Performance is therefore often expressed through comparative win rates rather than simple accuracy.

AutoRaters

A major technical contribution in GDPval is its use of automated evaluators, or autoraters, to scale assessment.

Because expert grading is expensive, the benchmark uses model-based evaluators calibrated against human judgments to score outputs.

These autoraters are used to assess open-ended deliverables through structured comparisons and rubric-guided evaluation, rather than simple correctness checks.

The paper emphasizes two central properties of these evaluators:

Agreement with expert human judgments
Scalability for evaluating large numbers of open-ended task outputs

This is important because evaluating realistic work products is itself a difficult problem.

Conceptually, the evaluation pipeline can be thought of as:

task -> model deliverable
     -> autorater assessment
     -> pairwise or rubric-based judgment
     -> benchmark score

In GDPval, evaluation infrastructure is treated as part of benchmark design, not just an auxiliary scoring mechanism.

What GDPval Measures

GDPval is designed to evaluate combinations of capabilities within realistic tasks, including:

long-horizon reasoning
planning
tool use
multimodal understanding
professional deliverable generation

Because these are measured jointly within task execution, benchmark performance reflects compound task performance rather than isolated skill scores.

Reported Results

The paper reports that frontier model performance on GDPval has improved over time and that performance is sensitive to additional reasoning effort and task context.

The benchmark is also used to study:

model progress over time
effects of inference scaling
effects of additional context
human-AI comparison on occupational tasks

These analyses are a substantial part of the benchmark’s contribution beyond the task set itself.

Scope and Limitations

As with any open-ended benchmark, results should be interpreted with several constraints in mind.

Performance depends partly on evaluator consistency, including autorater-human agreement. Subjective tasks also introduce dependence on rubric coverage and judgment criteria.
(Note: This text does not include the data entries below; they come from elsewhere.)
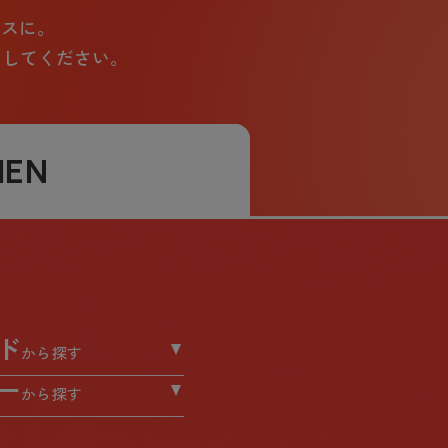
イスに。
ックしてください。
MEN
ド
から探す
ー
から探す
Occupational coverage is broad but not exhaustive, and benchmark tasks are sampled instances rather than full representations of occupations.

Prompting, scaffolding, and tool configurations can also materially affect performance.

These considerations are important when comparing results across models.

Relation to Other Benchmarks

GDPval differs from many commonly cited evaluations in the level at which it measures performance.

MMLU evaluates academic knowledge
SWE-bench evaluates software issue resolution
OSWorld evaluates computer-use interaction
GDPval evaluates broader occupational task performance

Its focus is on realistic work assignments that combine multiple capabilities in a single evaluation.